Ministry of Housing and Works
- In office 2012–2013
- Prime Minister: Raja Pervaiz Ashraf

Member of the National Assembly of Pakistan
- In office 2008–2013
- Constituency: NA-103 (Hafizabad)

Member of the National Assembly of Pakistan
- In office 2002–2007
- Constituency: NA-103 (Hafizabad)

Personal details
- Party: PML-Q

= Liaqat Abbas Bhatti =

Former member of National Assembly of Pakistan

Chaudhry Liaqat Abbas Bhatti is a Pakistani politician who served as a member of the National Assembly of Pakistan.

== Political career ==
He was elected a member of the National Assembly of Pakistan from NA-103 as a candidate of the Pakistan Muslim League (Q) in the 2002 Pakistani general election.
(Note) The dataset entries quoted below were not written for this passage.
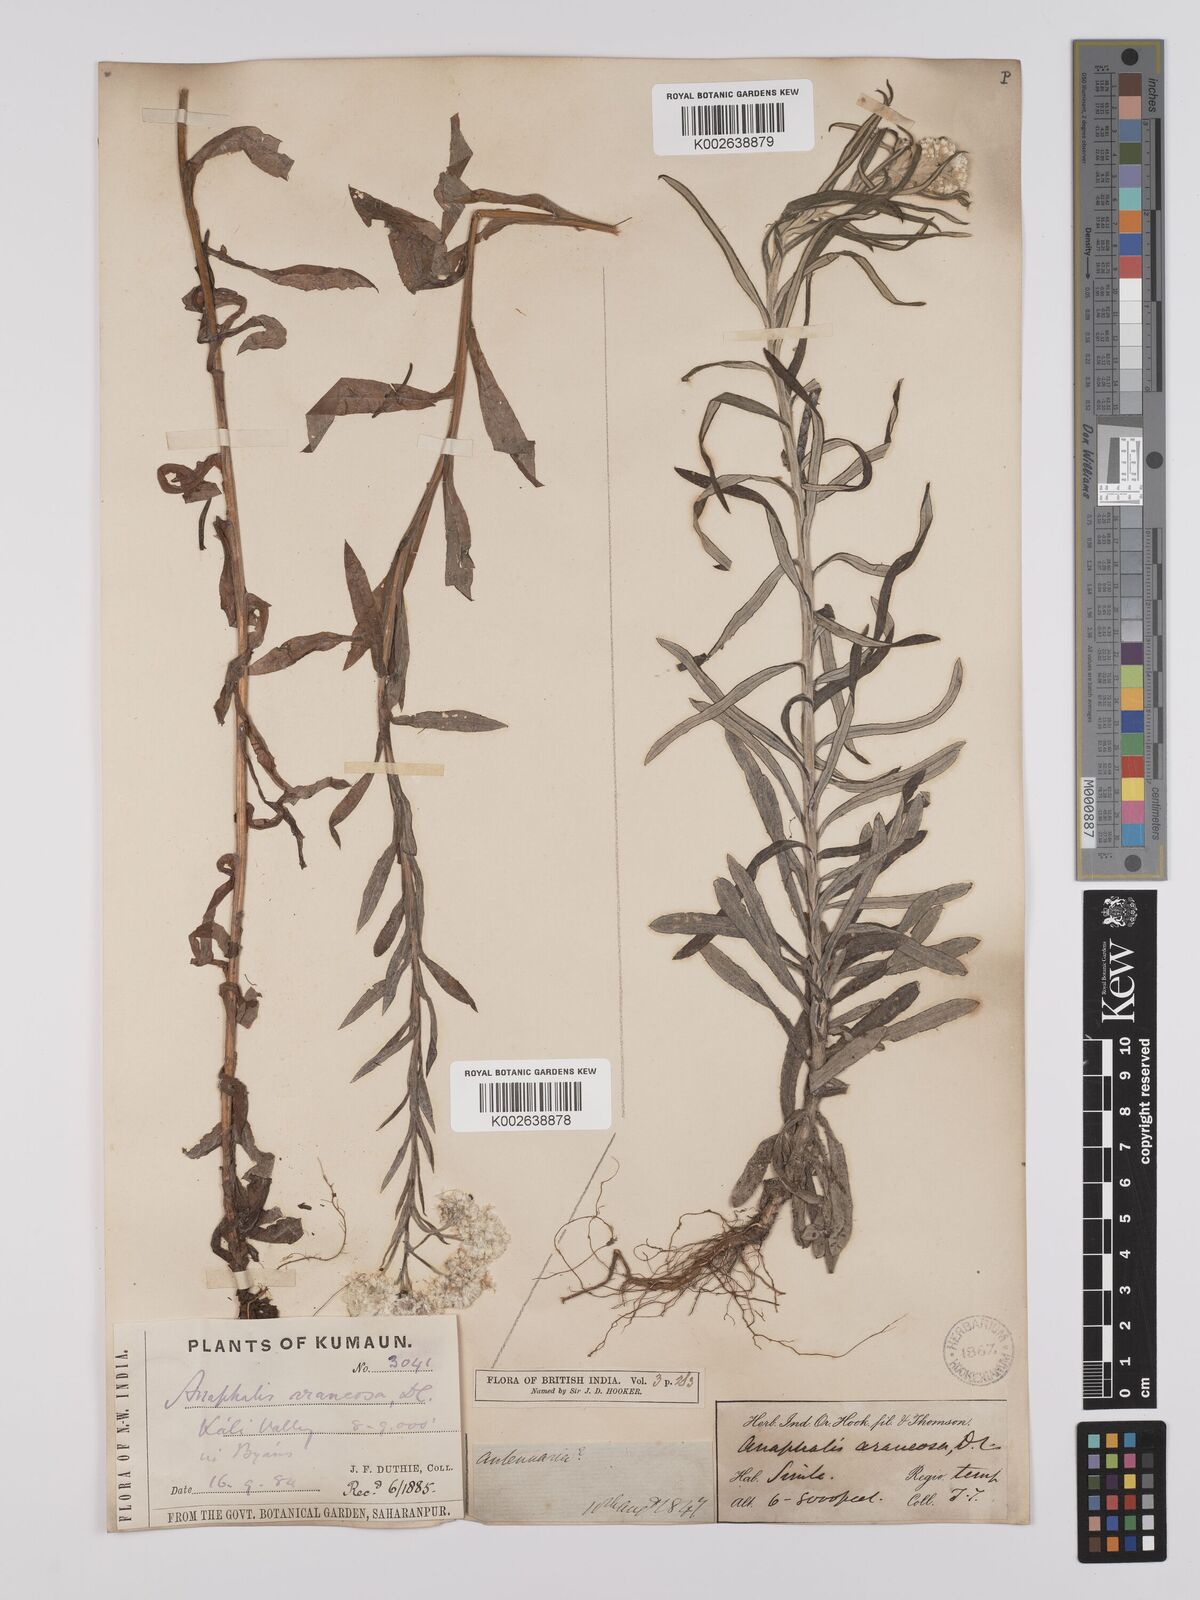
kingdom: Plantae
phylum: Tracheophyta
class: Magnoliopsida
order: Asterales
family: Asteraceae
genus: Anaphalis
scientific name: Anaphalis busua
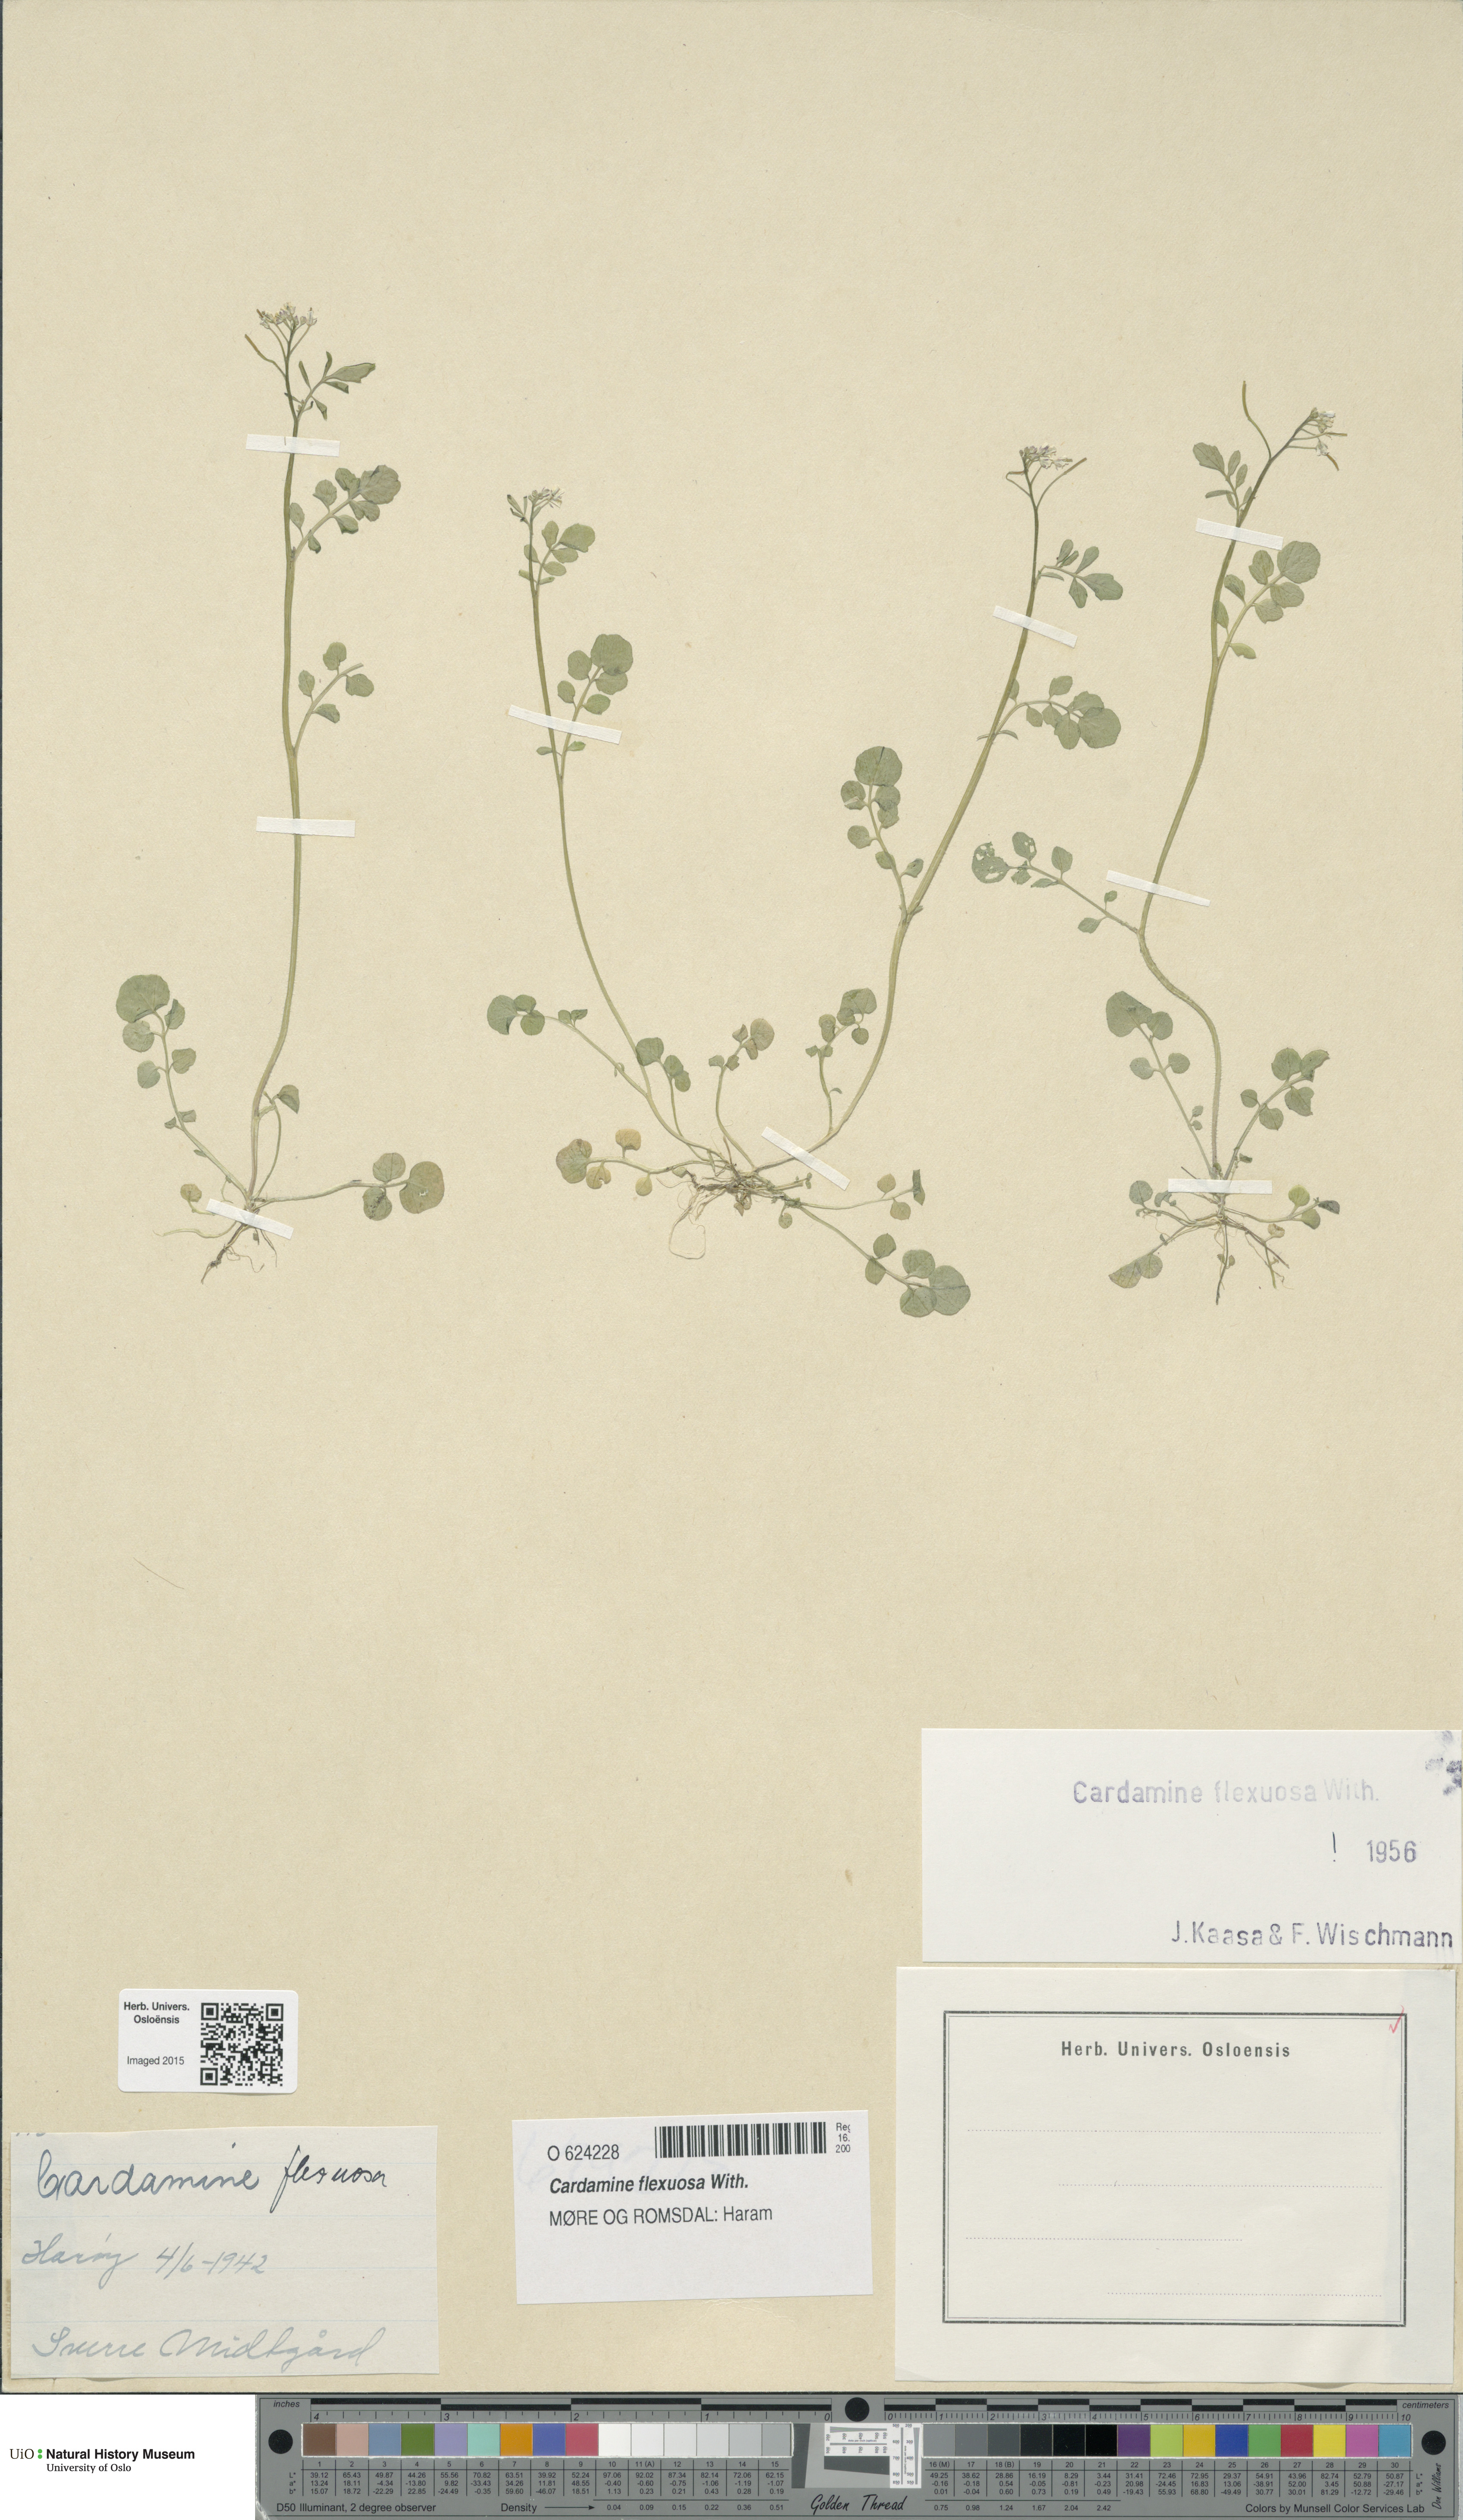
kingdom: Plantae
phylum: Tracheophyta
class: Magnoliopsida
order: Brassicales
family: Brassicaceae
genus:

He was re-elected from NA-103 as a candidate of the Pakistan Muslim League (Q) in the 2008 Pakistani general election.

In 2012, he was appointed to the Ministry of Housing and Works by Prime Minister Raja Pervaiz Ashraf.

He was elected to the National Assembly for a third time from NA-103 as a candidate of the Pakistan Muslim League (Q) in the 2013 Pakistani general election. However, his election was subsequently invalidated due to voting irregularities, and a fresh poll was ordered. Thirty-seven election officials were subsequently charged in connection with the rigging.